National Lawyers Guild Taps Social Justice Synergy
Social Justice Synergy | Newsletter Article
The Guild was founded in 1937 as the nation’s first racially integrated bar association. Chapters around the country organize and litigate on local issues. The organization has more than 100 chapters at law schools, where students work on a variety of projects. Twenty issue-based national committees work in virtually all areas of public interest and movement law.
Guild members, which include non-lawyer legal workers and inmate legal experts, are currently defending protestors, political dissidents, immigrants and others struggling against oppression and discrimination.
“After the 2016 election, we had a strong upsurge in membership,” says Maggie Ellinger-Locke, a member of the Executive Board of the Washington, D.C. chapter. “We felt it was time to explore who we were and how we could be most impactful.”
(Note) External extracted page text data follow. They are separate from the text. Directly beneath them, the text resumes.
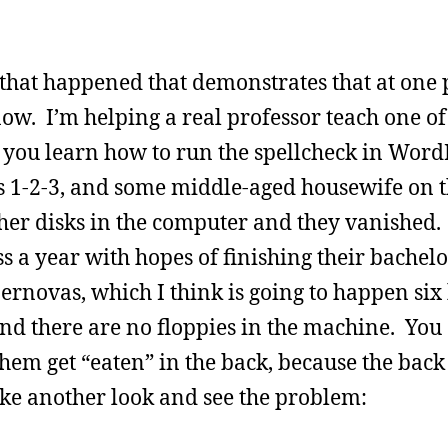
that happened that demonstrates that at one p
w. I’m helping a real professor teach one of 
 you learn how to run the spellcheck in Word
us 1-2-3, and some middle-aged housewife on t
her disks in the computer and they vanished.
 a year with hopes of finishing their bachelo
ernovas, which I think is going to happen six 
and there are no floppies in the machine. You c
em get “eaten” in the back, because the back 
ake another look and see the problem:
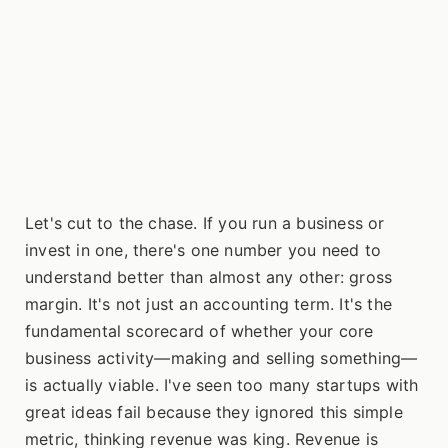
Let's cut to the chase. If you run a business or
invest in one, there's one number you need to
understand better than almost any other: gross
margin. It's not just an accounting term. It's the
fundamental scorecard of whether your core
business activity—making and selling something—
is actually viable. I've seen too many startups with
great ideas fail because they ignored this simple
metric, thinking revenue was king. Revenue is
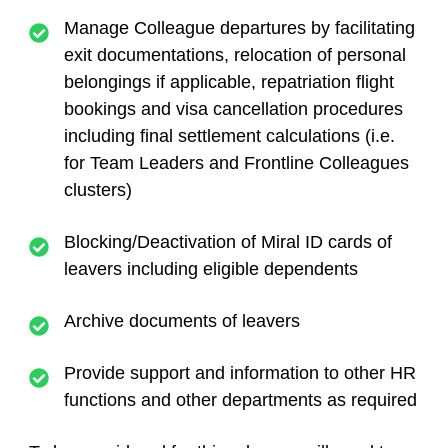
Manage Colleague departures by facilitating
exit documentations, relocation of personal
belongings if applicable, repatriation flight
bookings and visa cancellation procedures
including final settlement calculations (i.e.
for Team Leaders and Frontline Colleagues
clusters)
Blocking/Deactivation of Miral ID cards of
leavers including eligible dependents
Archive documents of leavers
Provide support and information to other HR
functions and other departments as required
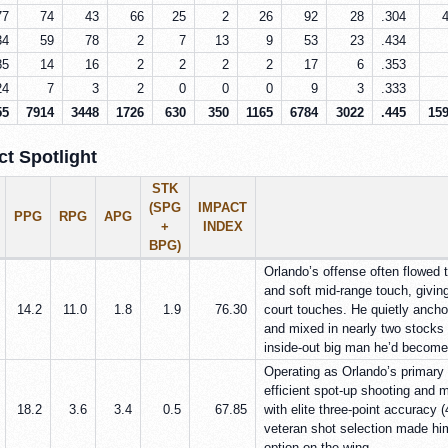
77
74
43
66
25
2
26
92
28
.304
34
59
78
2
7
13
9
53
23
.434
85
14
16
2
2
2
2
17
6
.353
24
7
3
2
0
0
0
9
3
.333
55
7914
3448
1726
630
350
1165
6784
3022
.445
15
t Spotlight
STK
(SPG
IMPACT
PPG
RPG
APG
+
INDEX
BPG)
Orlando’s offense often flowed 
and soft mid-range touch, giving
14.2
11.0
1.8
1.9
76.30
court touches. He quietly anch
and mixed in nearly two stocks n
inside-out big man he’d become
Operating as Orlando’s primary 
efficient spot-up shooting and m
18.2
3.6
3.4
0.5
67.85
with elite three-point accuracy
veteran shot selection made him
option on the wing.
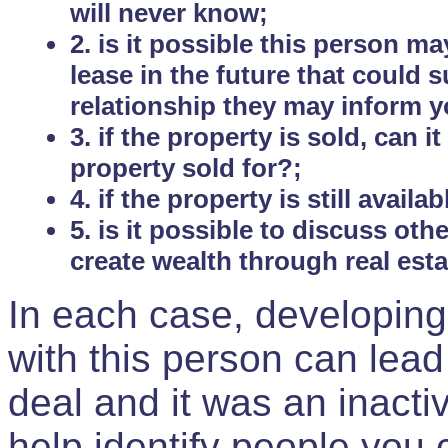
will never know;
2. is it possible this person m
lease in the future that could
relationship they may inform yo
3. if the property is sold, can 
property sold for?;
4. if the property is still avail
5. is it possible to discuss ot
create wealth through real est
In each case, developing
with this person can lead
deal and it was an inactiv
help identify people you 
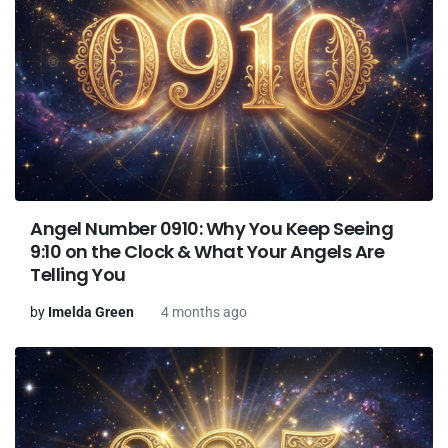
Angel Number 0910: Why You Keep Seeing
9:10 on the Clock & What Your Angels Are
Telling You
by
Imelda Green
4 months ago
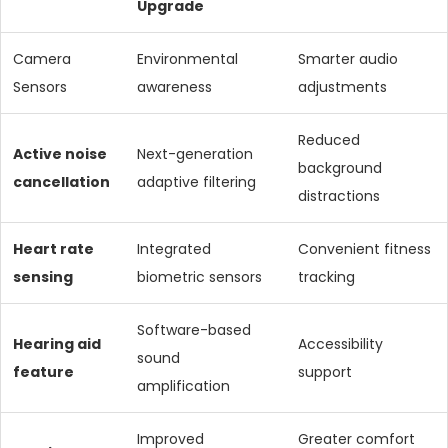
Upgrade
Camera
Environmental
Smarter audio
Sensors
awareness
adjustments
Reduced
Active noise
Next-generation
background
cancellation
adaptive filtering
distractions
Heart rate
Integrated
Convenient fitness
sensing
biometric sensors
tracking
Software-based
Hearing aid
Accessibility
sound
feature
support
amplification
Improved
Greater comfort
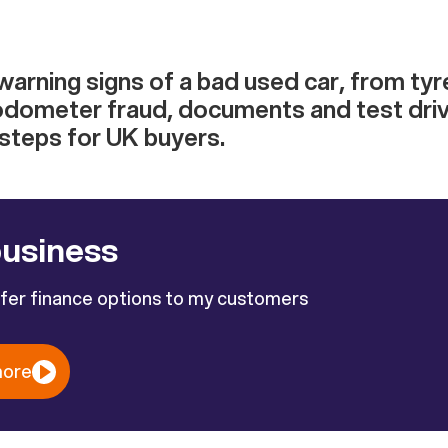
warning signs of a bad used car, from ty
dometer fraud, documents and test driv
 steps for UK buyers.
business
ffer finance options to my customers
more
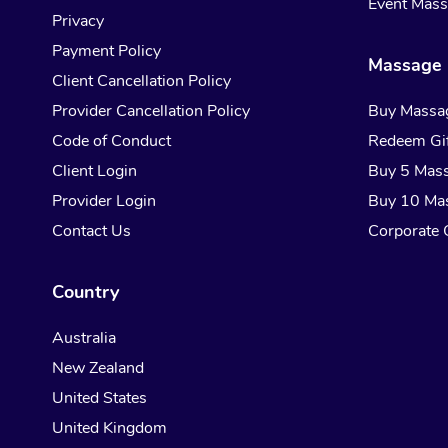
Event Mas
Privacy
Payment Policy
Massage 
Client Cancellation Policy
Provider Cancellation Policy
Buy Massa
Code of Conduct
Redeem Gif
Client Login
Buy 5 Mas
Provider Login
Buy 10 Ma
Contact Us
Corporate G
Country
Australia
New Zealand
United States
United Kingdom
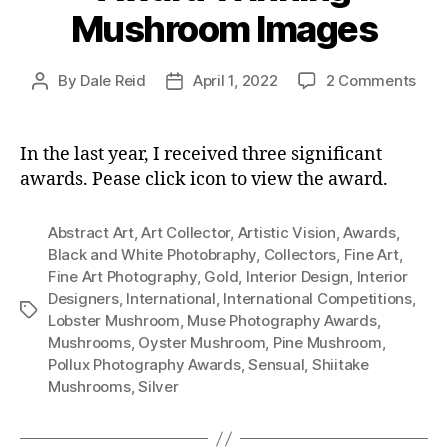
Mushroom Images
on
By
Dale Reid
April 1, 2022
2 Comments
Post
Post
Awa
author
date
Win
Mus
In the last year, I received three significant
Ima
awards. Pease click icon to view the award.
Abstract Art
,
Art Collector
,
Artistic Vision
,
Awards
,
Black and White Photobraphy
,
Collectors
,
Fine Art
,
Fine Art Photography
,
Gold
,
Interior Design
,
Interior
Designers
,
International
,
International Competitions
,
Tags
Lobster Mushroom
,
Muse Photography Awards
,
Mushrooms
,
Oyster Mushroom
,
Pine Mushroom
,
Pollux Photography Awards
,
Sensual
,
Shiitake
Mushrooms
,
Silver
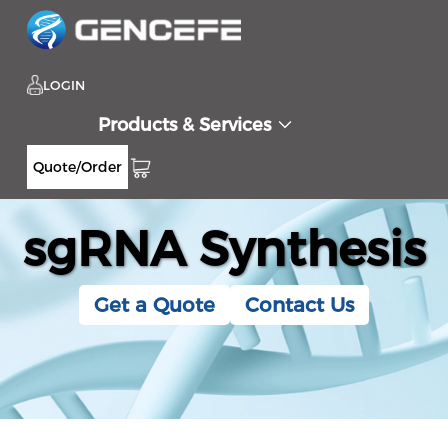
LOGIN
Products & Services
Quote/Order
sgRNA Synthesis
Get a Quote
Contact Us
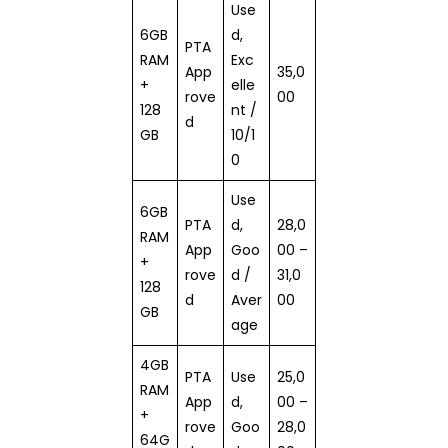
Use
6GB
d,
PTA
RAM
Exc
App
35,0
+
elle
rove
00
128
nt /
d
GB
10/1
0
Use
6GB
PTA
d,
28,0
RAM
App
Goo
00 –
+
rove
d /
31,0
128
d
Aver
00
GB
age
4GB
PTA
Use
25,0
RAM
App
d,
00 –
+
rove
Goo
28,0
64G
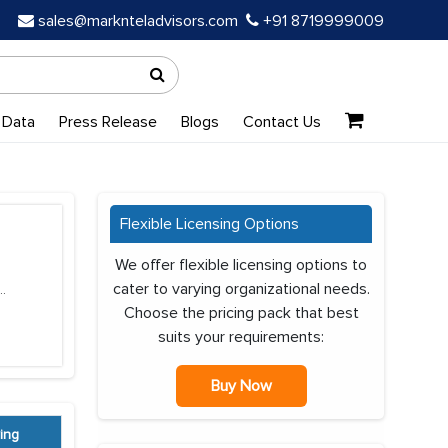
sales@marknteladvisors.com
+91 8719999009
 Data
Press Release
Blogs
Contact Us
Flexible Licensing Options
We offer flexible licensing options to
cater to varying organizational needs.
..
Choose the pricing pack that best
suits your requirements:
Buy Now
ing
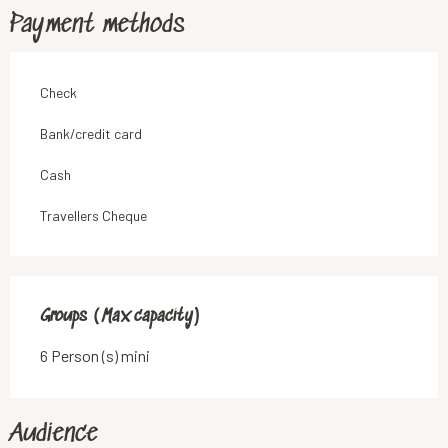
Payment methods
Check
Bank/credit card
Cash
Travellers Cheque
Groups (Max capacity)
Groups (Max capacity)
6 Person (s) mini
Audience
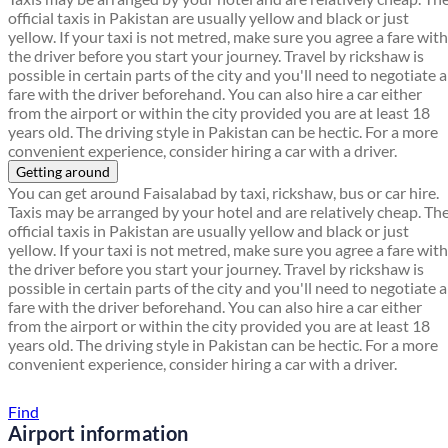
official taxis in Pakistan are usually yellow and black or just
yellow. If your taxi is not metred, make sure you agree a fare with
the driver before you start your journey. Travel by rickshaw is
possible in certain parts of the city and you'll need to negotiate a
fare with the driver beforehand. You can also hire a car either
from the airport or within the city provided you are at least 18
years old. The driving style in Pakistan can be hectic. For a more
convenient experience, consider hiring a car with a driver.
Getting around
You can get around Faisalabad by taxi, rickshaw, bus or car hire.
Taxis may be arranged by your hotel and are relatively cheap. Th
official taxis in Pakistan are usually yellow and black or just
yellow. If your taxi is not metred, make sure you agree a fare with
the driver before you start your journey. Travel by rickshaw is
possible in certain parts of the city and you'll need to negotiate a
fare with the driver beforehand. You can also hire a car either
from the airport or within the city provided you are at least 18
years old. The driving style in Pakistan can be hectic. For a more
convenient experience, consider hiring a car with a driver.
Find a local travel shop
Find
Airport information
The need for training also became apparent after members learned of an incident of racism within the Guild. “I was horrified,” said Maggie. “I shared this with other lawyers in the national organization and we realized that by allowing this to occur, we were perpetuating white supremacy, which is against what we stand for and who we are.”
Social Justice Synergy was contracted to provide training for the executive board and others in the D.C. chapter.
“The training focused on how unpacking racism, white privilege and injustice can help the National Lawyers Guide do its important work of standing up to oppression,” says Iris Jacob of Social Justice Synergy.
“Iris and her co-facilitator led us through a number of exercises and discussions,” says Maggie. “We worked toward developing a common language around these issues so we can communicate with each other more effectively.”
As is often the case in social justice trainings, the subject matter brings emotions to the surface for many participants. “At times the conversation was heated,” says Maggie. “Iris did a remarkable job of navigating that—helping us discuss issues while holding us accountable.”
The training led the Guild’s group to form two committees: Anti-Racism Committee (ARC) and The United People of Color Caucus (TUPOCC). These committees meet regularly to examine the issues and report back to the Guild, and are also forming at local chapter levels.
“In addition, we will be working with Iris to survey the climate locally in our organization,” says Maggie. “We also want to reach out to past members who are no longer active, particularly people of color, and find out why they left.”
“Our work with Social Justice Synergy helped us inform our conversations with each other,” Maggie says. “It’s helped us to have more effective communications strategies, especially around race, gender, class and other systems of power. And we’re looking forward to working more with Iris.”
“National Lawyers Guild is such an amazing group that’s doing important work,” Iris says. “I’m proud to do anything I can to help them succeed.”